His shoulder brushes mine as he leans in, and the contact lingers a fraction too long to be purely incidental. My pulse jumps, which irritates me, because I am knee deep in a conspiracy discussion and my body has decided now is the time to be aware of him.

“You will not roam freely,” he says. “Two guards minimum, and Ciaran oversees placement.”

Ciaran nods once. “I will select the team personally.”

Alden’s gaze never leaves my face. “You place them at dusk. Reduced visibility from town.”

“That works,” I say.

“And you report directly here,” he adds. “No external disclosure.”

I hold his gaze. “Agreed.”

The approval does not come easily.

He studies me for another long moment, as if measuring risk against necessity, and something else that feels less clinical and more personal.

“Very well,” he says finally. “You place your cameras.”

Relief mixes with adrenaline, dangerously close to satisfaction.

“I will need access to the east ridge line,” I say. “Specifically the corridor zone.”

“You will have it,” he replies. “Under guard.”

Ciaran gathers the council files into a tighter stack. “I will begin discreet monitoring immediately. If a council member is adjusting rotations, we will see the pattern.”

Alden nods once. “Quietly.”

The room falls into a brief silence that hums with contained tension.

I gather my tablet and slide it into my bag. As I turn toward the door, Alden’s hand closes lightly around my wrist. The contact is firm but not forceful.

“Do not underestimate what you are stepping into,” he says.

His thumb rests against my pulse point, and the sensation is both grounding and distracting.

“I am not fragile,” I reply.

His eyes darken slightly. “That is not what concerns me.” The implication hangs there, layered and deliberate.

Ciaran clears his throat softly.

Alden releases me, though the warmth of his hand lingers on my skin longer than it should.

I step into the hallway, adjusting the strap of my bag as I go. The estate corridor feels different now, charged with awareness. Conversations that were muted earlier grow quieter as I pass.

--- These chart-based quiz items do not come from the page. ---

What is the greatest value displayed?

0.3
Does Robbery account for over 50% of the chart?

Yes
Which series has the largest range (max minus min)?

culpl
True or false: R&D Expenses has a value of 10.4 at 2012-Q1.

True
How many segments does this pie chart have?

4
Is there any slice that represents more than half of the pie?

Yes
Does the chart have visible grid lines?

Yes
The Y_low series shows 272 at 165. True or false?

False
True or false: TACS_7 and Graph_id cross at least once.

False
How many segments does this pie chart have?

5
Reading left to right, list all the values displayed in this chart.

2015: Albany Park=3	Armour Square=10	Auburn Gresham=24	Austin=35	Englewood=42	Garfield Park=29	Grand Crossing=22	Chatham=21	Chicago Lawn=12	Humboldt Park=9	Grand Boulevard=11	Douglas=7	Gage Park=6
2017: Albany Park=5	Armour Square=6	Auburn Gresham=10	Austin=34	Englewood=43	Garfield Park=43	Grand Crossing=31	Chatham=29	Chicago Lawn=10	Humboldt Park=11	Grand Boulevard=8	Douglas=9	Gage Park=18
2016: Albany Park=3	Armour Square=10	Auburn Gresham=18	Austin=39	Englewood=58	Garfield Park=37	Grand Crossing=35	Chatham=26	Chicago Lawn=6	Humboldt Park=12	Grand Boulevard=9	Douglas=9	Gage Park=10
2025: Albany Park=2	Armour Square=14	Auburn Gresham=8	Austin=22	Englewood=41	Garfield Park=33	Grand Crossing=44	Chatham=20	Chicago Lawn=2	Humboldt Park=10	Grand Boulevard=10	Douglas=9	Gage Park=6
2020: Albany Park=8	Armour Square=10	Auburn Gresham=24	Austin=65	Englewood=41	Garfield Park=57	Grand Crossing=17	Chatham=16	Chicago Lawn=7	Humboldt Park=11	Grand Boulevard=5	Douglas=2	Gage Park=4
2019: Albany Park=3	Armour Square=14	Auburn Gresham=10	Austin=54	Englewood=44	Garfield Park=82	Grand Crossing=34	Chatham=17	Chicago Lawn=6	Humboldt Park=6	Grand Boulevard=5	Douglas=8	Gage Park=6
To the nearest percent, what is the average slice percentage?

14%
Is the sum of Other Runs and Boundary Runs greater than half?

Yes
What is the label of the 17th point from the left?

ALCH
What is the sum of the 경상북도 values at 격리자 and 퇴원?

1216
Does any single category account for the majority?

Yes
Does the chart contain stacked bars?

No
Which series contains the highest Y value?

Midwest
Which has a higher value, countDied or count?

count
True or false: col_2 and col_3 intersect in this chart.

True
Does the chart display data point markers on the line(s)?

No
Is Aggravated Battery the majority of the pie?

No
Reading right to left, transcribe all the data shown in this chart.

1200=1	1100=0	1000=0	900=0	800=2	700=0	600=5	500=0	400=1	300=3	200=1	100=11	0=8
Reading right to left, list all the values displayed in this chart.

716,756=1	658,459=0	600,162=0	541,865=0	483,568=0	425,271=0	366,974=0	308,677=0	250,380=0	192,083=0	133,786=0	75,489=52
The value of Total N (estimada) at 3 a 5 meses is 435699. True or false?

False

“She influences him,” a voice whispers near the staircase.

“A human in council matters,” another replies.

“That is not tradition.”

I keep walking, posture straight, expression neutral.

“If he bends for her, he bends for more,” someone mutters.

I note the tone more than the words. Jealousy. Suspicion. Fear.

The foyer is already full when I arrive, and the whispers shift into something softer but no less pointed.

“Temporary protection becomes permanent weakness.”

“Or permanent change.”

I step out into the afternoon light without reacting.

The stone steps are warm beneath my boots, and the forest beyond the estate looks deceptively calm. Behind me, the murmurs continue in low currents, threading through the walls like a warning.

I do not look back. I file the complaints away for later.

Tonight, we set the bait.

And someone inside that house will feel the trap tighten.